(EXERCISE):
In the article on the painter Michael Andrews, rewrite the paragraph beginning "Michael Andrews was born in Norwich" as a short list that keeps its main facts.

= Michael Andrews (artist) =

British painter (1928–1995)

Andrews in August 1975.

Michael James Andrews (30 October 1928 – 19 July 1995) was a British painter.

==Life and work==

Michael Andrews was born in Norwich, England, the second child of Thomas Victor Andrews and his wife Gertrude Emma Green. During his last year at school Andrews attended Saturday morning classes at the Norwich School of Art where he studied painting in oils with Leslie Davenport. He completed his National service between 1947 and 1949, nineteen months of which was spent in Egypt. From 1949 to 1953 he studied at the Slade School of Fine Art under William Coldstream, Lucian Freud, William Townsend and Lawrence Gowing. Fellow students and friends there included Victor Willing, Keith Sutton, Diana Cumming, Euan Uglow and Craigie Aitchison. In 1953 he spent six months in Italy at the British School at Rome after receiving a Rome Scholarship in Painting.

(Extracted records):
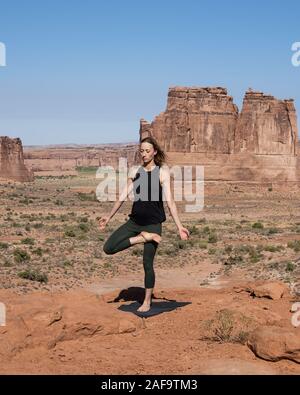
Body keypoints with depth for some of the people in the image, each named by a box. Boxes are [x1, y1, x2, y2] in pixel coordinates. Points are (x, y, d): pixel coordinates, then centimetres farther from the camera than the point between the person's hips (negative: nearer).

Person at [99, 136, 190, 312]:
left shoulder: (162, 172, -7)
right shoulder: (135, 172, 6)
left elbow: (170, 201, -10)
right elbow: (123, 196, 12)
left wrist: (179, 226, -16)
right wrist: (109, 216, 15)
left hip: (153, 223, -4)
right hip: (134, 221, 5)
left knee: (147, 263, 1)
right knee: (108, 248, -9)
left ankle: (147, 301, 17)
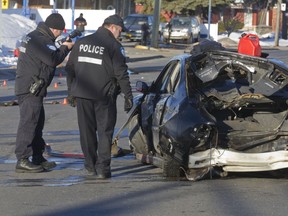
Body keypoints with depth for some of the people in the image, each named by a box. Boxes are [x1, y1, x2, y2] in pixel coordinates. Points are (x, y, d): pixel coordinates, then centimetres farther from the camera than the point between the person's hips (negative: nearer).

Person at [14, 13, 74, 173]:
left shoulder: (36, 37, 17)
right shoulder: (39, 39, -17)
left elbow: (50, 56, 19)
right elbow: (53, 60, -23)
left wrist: (64, 47, 8)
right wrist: (65, 47, -7)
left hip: (33, 89, 11)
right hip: (30, 89, -11)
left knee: (38, 122, 17)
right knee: (28, 122, -11)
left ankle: (38, 158, 25)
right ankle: (22, 161, -12)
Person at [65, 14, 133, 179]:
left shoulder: (81, 43, 10)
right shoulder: (113, 45, -7)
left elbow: (70, 69, 15)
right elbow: (121, 74, -11)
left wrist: (71, 91, 22)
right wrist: (128, 96, -7)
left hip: (82, 94, 4)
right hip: (104, 95, -4)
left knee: (87, 130, 12)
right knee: (105, 130, 2)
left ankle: (90, 165, 17)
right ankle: (103, 167, -6)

(TASK SOLUTION):
- Born in Norwich, England, the second child of Thomas Victor Andrews and Gertrude Emma Green.
- In his last school year, took Saturday morning classes at the Norwich School of Art, studying oil painting with Leslie Davenport.
- Did National service from 1947 to 1949, nineteen months of it in Egypt.
- Studied at the Slade School of Fine Art from 1949 to 1953 under William Coldstream, Lucian Freud, William Townsend and Lawrence Gowing. Fellow students and friends included Victor Willing, Keith Sutton, Diana Cumming, Euan Uglow and Craigie Aitchison.
- Won a Rome Scholarship in Painting and spent six months of 1953 at the British School at Rome.